YOUR ASSIGNMENT:
Using the data below, return the stretch from the line that contains "book: none [126,218,179,247]" through the line that contains "cell phone: present", both included, exactly as it stands and nothing beyond it.

PROVIDED ENTRIES:
-------------------------

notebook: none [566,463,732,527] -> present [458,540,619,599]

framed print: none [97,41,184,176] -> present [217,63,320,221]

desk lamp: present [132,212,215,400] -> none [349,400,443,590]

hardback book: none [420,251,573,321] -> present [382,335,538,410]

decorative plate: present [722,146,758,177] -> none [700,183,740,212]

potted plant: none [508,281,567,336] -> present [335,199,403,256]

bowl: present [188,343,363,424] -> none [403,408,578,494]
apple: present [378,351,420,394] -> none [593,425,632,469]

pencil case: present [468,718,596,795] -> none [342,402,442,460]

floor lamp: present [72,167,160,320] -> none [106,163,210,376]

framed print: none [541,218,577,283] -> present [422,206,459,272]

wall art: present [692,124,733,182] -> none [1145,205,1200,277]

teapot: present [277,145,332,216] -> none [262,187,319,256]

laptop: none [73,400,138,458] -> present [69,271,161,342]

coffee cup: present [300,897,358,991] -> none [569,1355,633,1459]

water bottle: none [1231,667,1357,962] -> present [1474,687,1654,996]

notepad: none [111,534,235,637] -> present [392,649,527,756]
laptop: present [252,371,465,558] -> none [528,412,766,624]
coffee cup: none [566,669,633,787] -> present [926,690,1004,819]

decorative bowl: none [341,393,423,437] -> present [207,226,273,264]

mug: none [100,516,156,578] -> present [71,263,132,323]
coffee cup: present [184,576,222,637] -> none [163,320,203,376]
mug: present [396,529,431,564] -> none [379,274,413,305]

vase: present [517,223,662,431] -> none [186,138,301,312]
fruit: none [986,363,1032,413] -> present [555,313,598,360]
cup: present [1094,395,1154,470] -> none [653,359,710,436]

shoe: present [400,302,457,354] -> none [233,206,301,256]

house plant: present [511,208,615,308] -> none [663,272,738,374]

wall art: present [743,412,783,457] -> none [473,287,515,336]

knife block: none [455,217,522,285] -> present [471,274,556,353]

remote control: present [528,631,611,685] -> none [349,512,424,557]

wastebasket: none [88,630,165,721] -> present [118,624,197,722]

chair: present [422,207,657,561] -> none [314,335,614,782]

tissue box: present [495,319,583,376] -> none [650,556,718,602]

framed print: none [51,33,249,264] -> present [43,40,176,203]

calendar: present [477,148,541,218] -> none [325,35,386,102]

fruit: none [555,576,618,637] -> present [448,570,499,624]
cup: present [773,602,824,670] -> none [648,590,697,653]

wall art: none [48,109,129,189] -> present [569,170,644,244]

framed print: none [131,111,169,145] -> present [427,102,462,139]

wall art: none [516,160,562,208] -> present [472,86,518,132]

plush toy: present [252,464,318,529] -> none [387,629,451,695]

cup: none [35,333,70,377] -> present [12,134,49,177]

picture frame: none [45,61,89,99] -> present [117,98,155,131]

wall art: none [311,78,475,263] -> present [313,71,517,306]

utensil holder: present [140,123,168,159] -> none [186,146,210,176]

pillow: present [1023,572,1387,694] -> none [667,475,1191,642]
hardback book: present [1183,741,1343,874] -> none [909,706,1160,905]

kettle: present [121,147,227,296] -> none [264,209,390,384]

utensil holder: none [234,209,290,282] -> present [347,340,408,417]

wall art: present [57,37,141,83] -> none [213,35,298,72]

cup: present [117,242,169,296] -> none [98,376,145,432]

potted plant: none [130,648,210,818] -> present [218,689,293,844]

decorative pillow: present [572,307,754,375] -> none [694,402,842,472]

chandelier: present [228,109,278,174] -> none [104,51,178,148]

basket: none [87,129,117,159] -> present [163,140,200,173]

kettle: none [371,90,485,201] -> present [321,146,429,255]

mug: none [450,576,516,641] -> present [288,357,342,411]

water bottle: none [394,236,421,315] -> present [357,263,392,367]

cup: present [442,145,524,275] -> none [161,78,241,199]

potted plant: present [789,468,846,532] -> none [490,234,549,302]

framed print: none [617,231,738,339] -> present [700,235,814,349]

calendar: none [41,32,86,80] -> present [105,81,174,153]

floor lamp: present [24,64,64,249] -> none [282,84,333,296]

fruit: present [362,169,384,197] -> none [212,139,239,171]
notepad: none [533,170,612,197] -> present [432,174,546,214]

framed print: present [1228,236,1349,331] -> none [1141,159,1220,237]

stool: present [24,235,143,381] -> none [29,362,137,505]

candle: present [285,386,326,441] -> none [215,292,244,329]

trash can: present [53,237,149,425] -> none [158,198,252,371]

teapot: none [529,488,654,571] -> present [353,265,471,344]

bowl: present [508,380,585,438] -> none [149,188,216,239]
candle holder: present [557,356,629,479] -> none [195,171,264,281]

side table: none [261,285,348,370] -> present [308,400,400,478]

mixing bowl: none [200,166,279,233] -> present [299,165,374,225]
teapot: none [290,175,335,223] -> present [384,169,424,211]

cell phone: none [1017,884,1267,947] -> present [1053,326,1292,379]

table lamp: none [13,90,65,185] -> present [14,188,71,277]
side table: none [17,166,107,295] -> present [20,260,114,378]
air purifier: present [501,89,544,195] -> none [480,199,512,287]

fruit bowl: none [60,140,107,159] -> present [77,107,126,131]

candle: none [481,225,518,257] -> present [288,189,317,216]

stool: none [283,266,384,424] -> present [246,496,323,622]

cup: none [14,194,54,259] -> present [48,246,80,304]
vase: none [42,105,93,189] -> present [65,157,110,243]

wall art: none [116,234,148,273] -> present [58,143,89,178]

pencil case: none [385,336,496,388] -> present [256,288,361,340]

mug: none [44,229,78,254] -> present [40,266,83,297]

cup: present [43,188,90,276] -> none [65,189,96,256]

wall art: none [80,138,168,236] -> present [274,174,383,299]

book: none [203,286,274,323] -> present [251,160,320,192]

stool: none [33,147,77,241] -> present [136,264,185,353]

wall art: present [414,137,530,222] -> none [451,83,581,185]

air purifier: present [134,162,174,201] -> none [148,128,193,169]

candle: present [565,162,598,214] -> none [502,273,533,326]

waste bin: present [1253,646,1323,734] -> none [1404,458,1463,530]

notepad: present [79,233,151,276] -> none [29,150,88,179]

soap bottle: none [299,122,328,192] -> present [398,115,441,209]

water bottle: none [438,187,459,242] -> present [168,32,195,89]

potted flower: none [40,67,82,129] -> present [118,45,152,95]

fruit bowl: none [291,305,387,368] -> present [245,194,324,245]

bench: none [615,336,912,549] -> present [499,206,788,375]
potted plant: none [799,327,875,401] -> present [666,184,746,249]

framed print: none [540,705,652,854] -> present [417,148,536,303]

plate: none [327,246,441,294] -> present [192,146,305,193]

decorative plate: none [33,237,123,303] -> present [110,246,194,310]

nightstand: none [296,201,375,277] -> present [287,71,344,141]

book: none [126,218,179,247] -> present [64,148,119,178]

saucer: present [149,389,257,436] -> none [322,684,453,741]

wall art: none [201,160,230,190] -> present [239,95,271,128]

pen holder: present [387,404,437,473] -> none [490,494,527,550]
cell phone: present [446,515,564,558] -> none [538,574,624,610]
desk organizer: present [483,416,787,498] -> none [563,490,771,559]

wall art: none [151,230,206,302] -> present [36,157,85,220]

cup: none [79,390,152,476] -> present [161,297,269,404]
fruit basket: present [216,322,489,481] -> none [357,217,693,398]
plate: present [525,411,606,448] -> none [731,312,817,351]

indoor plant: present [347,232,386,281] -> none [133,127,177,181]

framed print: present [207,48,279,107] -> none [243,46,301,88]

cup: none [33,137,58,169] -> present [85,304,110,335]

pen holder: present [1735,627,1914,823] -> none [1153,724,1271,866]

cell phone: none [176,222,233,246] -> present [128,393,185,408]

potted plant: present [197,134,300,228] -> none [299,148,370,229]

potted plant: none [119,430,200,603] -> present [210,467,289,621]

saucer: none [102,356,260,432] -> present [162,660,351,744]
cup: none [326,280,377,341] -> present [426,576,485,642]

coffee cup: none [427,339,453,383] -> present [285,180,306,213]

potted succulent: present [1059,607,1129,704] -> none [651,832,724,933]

-------------------------

EXERCISE ANSWER:
book: none [126,218,179,247] -> present [64,148,119,178]

saucer: present [149,389,257,436] -> none [322,684,453,741]

wall art: none [201,160,230,190] -> present [239,95,271,128]

pen holder: present [387,404,437,473] -> none [490,494,527,550]
cell phone: present [446,515,564,558] -> none [538,574,624,610]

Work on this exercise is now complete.